Peter Howe is creating a Northern Forest Historical Atlas with photogrammetric analysis of archival aerial photographs of the Maine woods. Using images from the Acadia region between 1949 and 1980, Howe will compile spatially accurate photomosaics of Acadia’s forests through time.

Marisa Monroe is engaging citizen scientists in monitoring Acadia’s 11 species of amphibians. During their seasonal nighttime migrations between forests and wetlands, frogs, newts, and salamanders often have to cross roads.
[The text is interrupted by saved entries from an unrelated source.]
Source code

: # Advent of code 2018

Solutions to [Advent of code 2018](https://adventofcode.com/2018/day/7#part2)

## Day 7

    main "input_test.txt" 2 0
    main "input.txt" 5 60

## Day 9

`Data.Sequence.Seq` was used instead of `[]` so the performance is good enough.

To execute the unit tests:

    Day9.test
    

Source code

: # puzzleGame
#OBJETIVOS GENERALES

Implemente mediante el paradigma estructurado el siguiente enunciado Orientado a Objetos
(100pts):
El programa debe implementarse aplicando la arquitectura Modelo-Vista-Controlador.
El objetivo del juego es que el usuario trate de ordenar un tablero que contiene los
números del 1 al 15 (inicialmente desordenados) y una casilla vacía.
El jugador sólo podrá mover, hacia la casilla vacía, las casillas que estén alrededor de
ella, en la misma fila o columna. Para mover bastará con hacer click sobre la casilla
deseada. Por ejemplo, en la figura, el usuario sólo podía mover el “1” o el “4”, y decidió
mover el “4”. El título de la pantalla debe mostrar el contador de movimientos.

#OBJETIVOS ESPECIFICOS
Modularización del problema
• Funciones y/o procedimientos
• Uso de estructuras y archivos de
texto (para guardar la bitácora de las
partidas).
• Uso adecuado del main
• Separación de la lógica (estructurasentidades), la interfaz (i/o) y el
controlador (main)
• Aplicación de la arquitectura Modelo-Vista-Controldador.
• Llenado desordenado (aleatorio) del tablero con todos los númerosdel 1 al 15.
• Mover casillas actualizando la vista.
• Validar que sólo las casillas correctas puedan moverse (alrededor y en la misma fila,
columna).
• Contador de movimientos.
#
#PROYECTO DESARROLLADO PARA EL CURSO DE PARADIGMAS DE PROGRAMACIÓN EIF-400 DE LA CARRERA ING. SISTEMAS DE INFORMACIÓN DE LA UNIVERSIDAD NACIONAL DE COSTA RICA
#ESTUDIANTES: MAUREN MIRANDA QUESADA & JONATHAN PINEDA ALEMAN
Monroe plans to engage volunteers to monitor park roads during rainy nights.

As part of an initiative by the National Park Service (NPS), National Park Foundation, Schoodic Institute at Acadia National Park and the David Evans Shaw Family Foundation, every year since 2016, fellows expand the capacity of NPS to understand environmental change in parks.

Like many national parks, Acadia is experiencing rapid changes, the impacts of which are still largely uncertain, challenging NPS to manage and protect both natural and cultural resources. 

“Science and scientists play an integral part in Acadia National Park’s management,” said Superintendent Kevin Schneider. “We rely on the best available science to make the best decisions for the park. We are eager to welcome the Acadia Science Fellows to the team and work with them to understand our ever-changing landscape.”